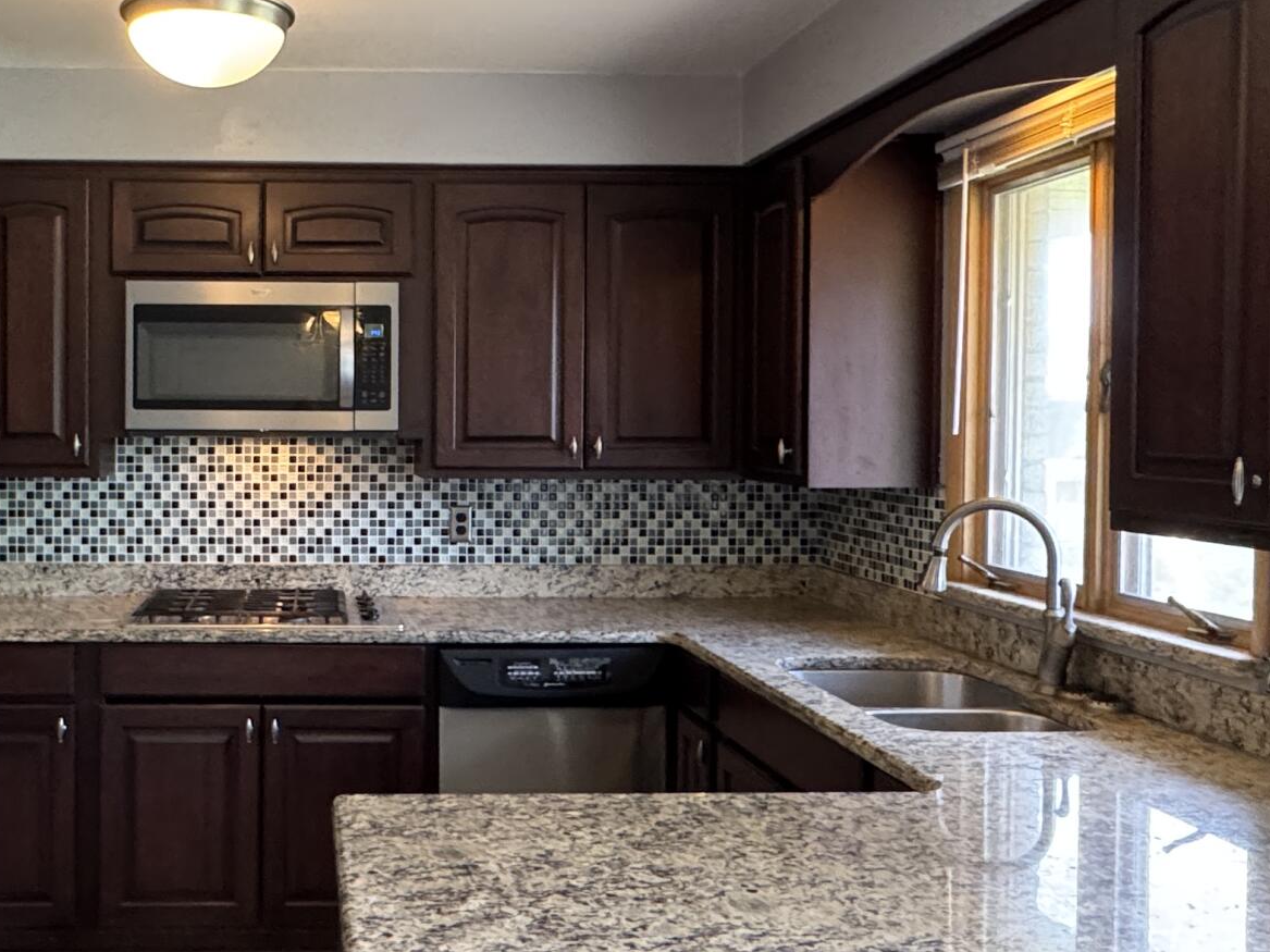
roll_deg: -1.7
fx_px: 1321
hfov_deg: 49.5
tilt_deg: -3.1
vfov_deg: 39.6
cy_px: 454
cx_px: 330
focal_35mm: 36
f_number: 2.2
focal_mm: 2.22
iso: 640
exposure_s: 1/60
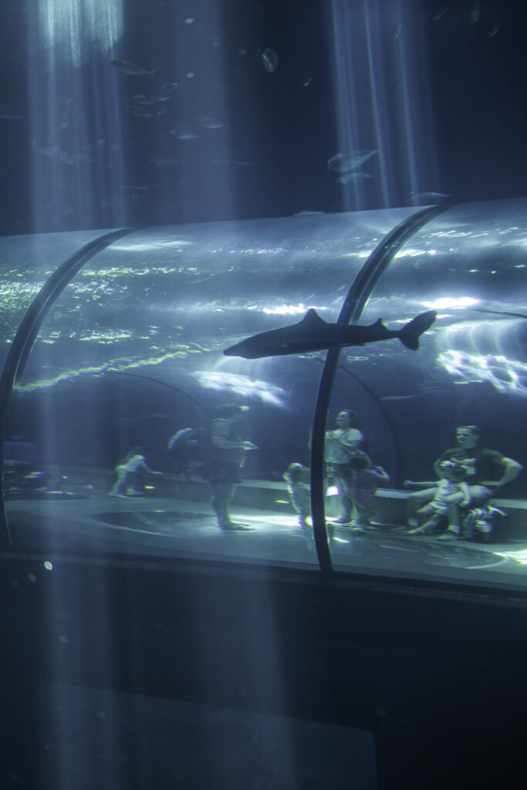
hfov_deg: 27.0
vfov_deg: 39.6
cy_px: 395
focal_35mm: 50
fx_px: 1097
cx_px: 264
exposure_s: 1/250
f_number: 1.8
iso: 2000
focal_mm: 50
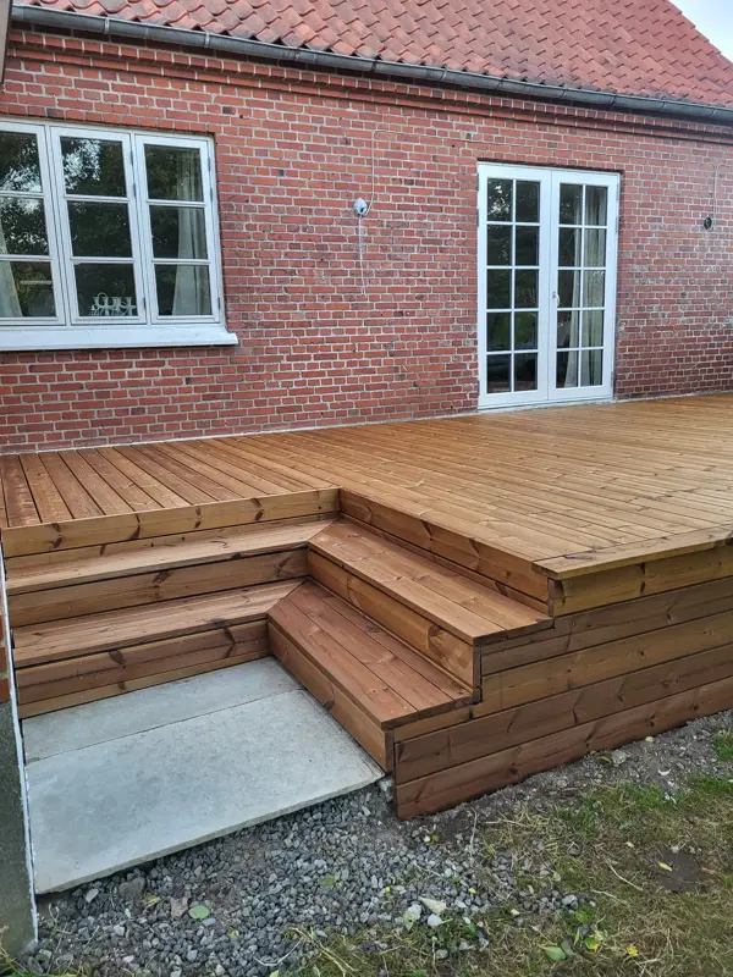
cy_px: 488
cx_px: 366
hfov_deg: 53.1
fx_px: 734
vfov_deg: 67.3
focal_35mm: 26
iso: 200
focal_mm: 5.4
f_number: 1.8
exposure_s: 1/100
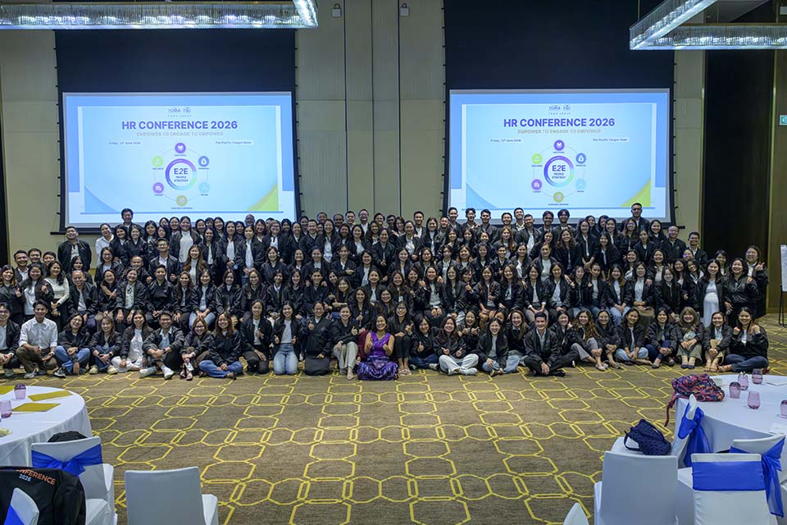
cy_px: 262
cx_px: 394
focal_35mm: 29
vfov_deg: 45.0
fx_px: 634
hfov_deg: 63.7
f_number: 7.1
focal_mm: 29
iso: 5600
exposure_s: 1/200
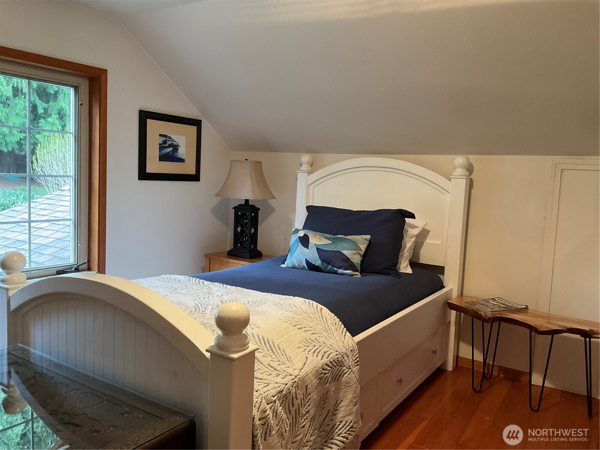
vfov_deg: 48.2
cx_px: 300
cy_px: 225
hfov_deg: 61.7
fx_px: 503
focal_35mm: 29
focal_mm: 3
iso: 250
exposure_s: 1/60
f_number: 1.8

————————

*WORK INSTRUCTION*
Only exact repeats of the lines from the one containing "focal_mm: 29" through the end of the listing above are wanted here; pictures are not.

*EXPECTED ANSWER*
focal_mm: 29
iso: 5600
exposure_s: 1/200
vfov_deg: 48.2
cx_px: 300
cy_px: 225
hfov_deg: 61.7
fx_px: 503
focal_35mm: 29
focal_mm: 3
iso: 250
exposure_s: 1/60
f_number: 1.8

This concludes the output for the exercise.